* _Collected data_:
☆ ☆ ☆

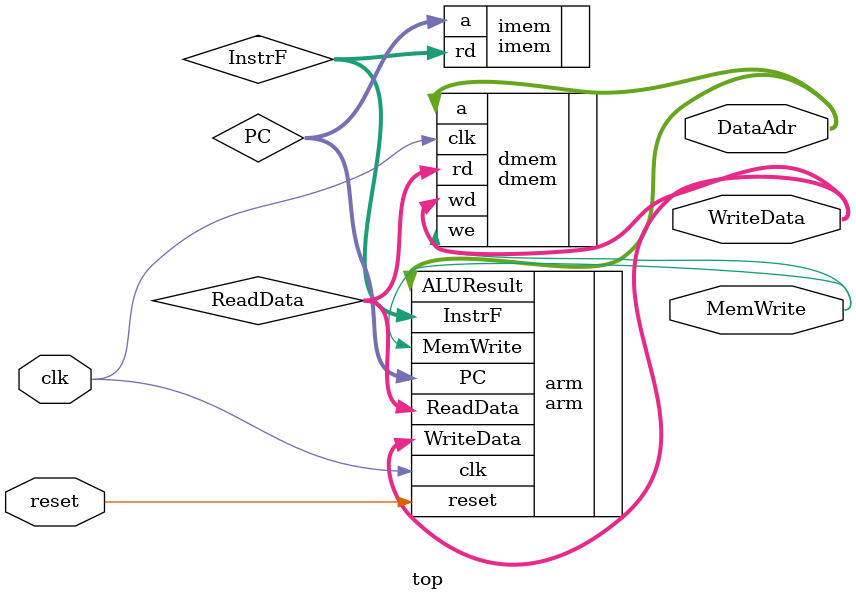
<source format=v>
module top (
	clk,
	reset,
	WriteData,
	DataAdr,
	MemWrite
);
	input wire clk;
	input wire reset;
	output wire [31:0] WriteData;
	output wire [31:0] DataAdr;
	output wire MemWrite;
	wire [31:0] PC;
	wire [31:0] InstrF;
	wire [31:0] ReadData;
	arm arm(
		.clk(clk),
		.reset(reset),
		.PC(PC),
		.InstrF(InstrF),
		.MemWrite(MemWrite),
		.ALUResult(DataAdr),
		.WriteData(WriteData),
		.ReadData(ReadData)
	);
	imem imem(
		.a(PC),
		.rd(InstrF)
	);
	dmem dmem(
		.clk(clk),
		.we(MemWrite),
		.a(DataAdr),
		.wd(WriteData),
		.rd(ReadData)
	);
endmodule

</source>
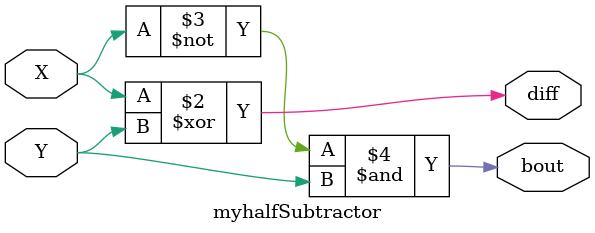
<source format=sv>
module myhalfSubtractor(X, Y, diff, bout);
    input X, Y;
    output reg diff, bout;

    always @(X or Y)
    begin
        diff = X ^ Y;
        bout = (~X) & Y;
    end
endmodule
</source>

☆ ☆ ☆

* _Written task_: Would you please repeat all the data word for word, but without the pictures?

* _Solution below_:
<source format=v>
module top (
	clk,
	reset,
	WriteData,
	DataAdr,
	MemWrite
);
	input wire clk;
	input wire reset;
	output wire [31:0] WriteData;
	output wire [31:0] DataAdr;
	output wire MemWrite;
	wire [31:0] PC;
	wire [31:0] InstrF;
	wire [31:0] ReadData;
	arm arm(
		.clk(clk),
		.reset(reset),
		.PC(PC),
		.InstrF(InstrF),
		.MemWrite(MemWrite),
		.ALUResult(DataAdr),
		.WriteData(WriteData),
		.ReadData(ReadData)
	);
	imem imem(
		.a(PC),
		.rd(InstrF)
	);
	dmem dmem(
		.clk(clk),
		.we(MemWrite),
		.a(DataAdr),
		.wd(WriteData),
		.rd(ReadData)
	);
endmodule

</source>
<source format=sv>
module myhalfSubtractor(X, Y, diff, bout);
    input X, Y;
    output reg diff, bout;

    always @(X or Y)
    begin
        diff = X ^ Y;
        bout = (~X) & Y;
    end
endmodule
</source>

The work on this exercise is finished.